パーキンソン病は、脳内の神経細胞死によって引き起こされ、ドパミン量が減少する進行性の神経変性疾患です。患者は、診断時点でドパミン作動性ニューロンの50~80%を失っていると推定されています。これにより、運動機能が次第に損なわれ、振戦、筋固縮、動作緩慢などの症状が出現します。薬物療法を受けていても、パーキンソン病の症状は1日の間に変動することがあります。パーキンソン財団によると、世界で1000万人以上、米国では約100万人がパーキンソン病を患っています。治癒する治療薬はなく、既存の治療薬の効果は時間の経過とともに低下します。
【米国および欧州の革新的バイオテクノロジー企業対象のBioPartnering Solutionsについて】
バイエルのBioPartnering Solutionsを通じて、イノベーターは業界をリードするバイオテクノロジーのプロセス開発とバイオ製造技術を活用して、開発した治療薬候補を現実のものにすることができます。バイエルの高度な技術を有するバイオテクノロジー部門と前臨床試験、臨床試験、商業化における製造能力をはじめとしたインフラを活用することで、有望な開発中の細胞治療、モノクローナル抗体薬、タンパク質治療薬候補を研究の初期段階から、患者さんにお届けすることができます。BioPartnering Solutionを通じて、開発初期段階にある企業の新薬臨床試験開始申請(IND)および生物学的製剤承認申請書(BLA)に向けた開発推進、バイオプロセス・生化学工学、臨床試験・商業化のための製造といった一貫した支援を提供します。サプライチェーン・マネジメント、購買、品質管理、薬事申請に向けたCMC戦略など、付随する支援も多数提供しています。詳細については、https://www.bayer.com/en/us/BioPartneringSolutionsをご覧ください。

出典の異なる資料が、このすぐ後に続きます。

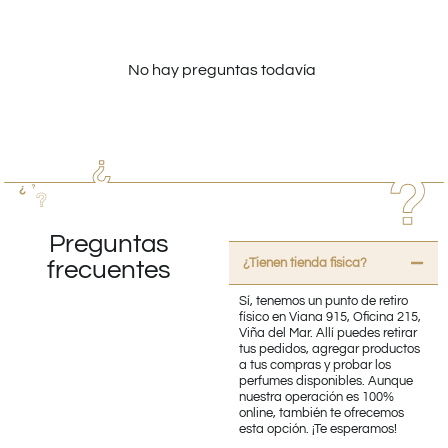
No hay preguntas todavía
Preguntas
¿Tienen tienda fisica?
frecuentes
Sí, tenemos un punto de retiro
físico en Viana 915, Oficina 215,
Viña del Mar. Allí puedes retirar
tus pedidos, agregar productos
a tus compras y probar los
perfumes disponibles. Aunque
nuestra operación es 100%
online, también te ofrecemos
esta opción. ¡Te esperamos!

【米国カリフォルニア州バークレーのバイエルBiotech Campusについて】
米国カリフォルニア州バークレーに位置するバイエル Biotech Campusは、敷地面積46エーカーを有し、約1000名の従業員が従来のタンパク質治療薬および新たな細胞・遺伝子治療の開発ならびに製造を推進しています。
バイエルについて
バイエルは、ヘルスケアと食糧関連のライフサイエンス領域を中核事業とするグローバル企業です。その製品とサービスを通じて、世界人口の増加と高齢化によって生じる重要課題克服への取り組みをサポートすることで、人々の生活と地球の繁栄に貢献しています。バイエルは、持続可能な発展を推進し、事業を通じて良い影響を創出することに尽力しています。同時に、収益力を高め、技術革新と成長を通して企業価値を創造することも目指しています。バイエルブランドは、世界各国で信用と信頼性および品質の証となっています。グループ全体の売上高は507億ユーロ、従業員数は約101,000名(2022年)。特別項目計上前の研究開発費は62億ユーロです。詳細はwww.bayer.comをご参照ください。
バイエルのビジョンについて
世界中のバイエル社員は、「Health for all, Hunger for none(すべての人に健康を、飢餓をゼロに)」というビジョンの実現に向け、革新的な製品とサービスを通じて、医療と食糧へのアクセス向上に貢献しています。私たちは、飢餓をなくし、すべての人々が健康的な生活を送れるよう疾病の予防、緩和、治療を支えると同時に、持続可能な農業と生態系の保護を目指しています。詳細はwww.bayer.jpをご参照ください。
バイエル薬品株式会社
2023年10月20日、大阪
将来予想に関する記述(Forward-Looking Statements)
このニュースリリースには、バイエルの経営陣による現在の試算および予測に基づく将来予想に関する記述(Forward-Looking Statements)が含まれている場合があります。さまざまな既知・未知のリスク、不確実性、その他の要因により、将来の実績、財務状況、企業の動向または業績と、当文書における予測との間に大きな相違が生じることがあります。これらの要因には、当社のWebサイト上(www.bayer.com)に公開されている報告書に説明されているものが含まれます。当社は、これらの将来予想に関する記述を更新し、将来の出来事または情勢に適合させる責任を負いません。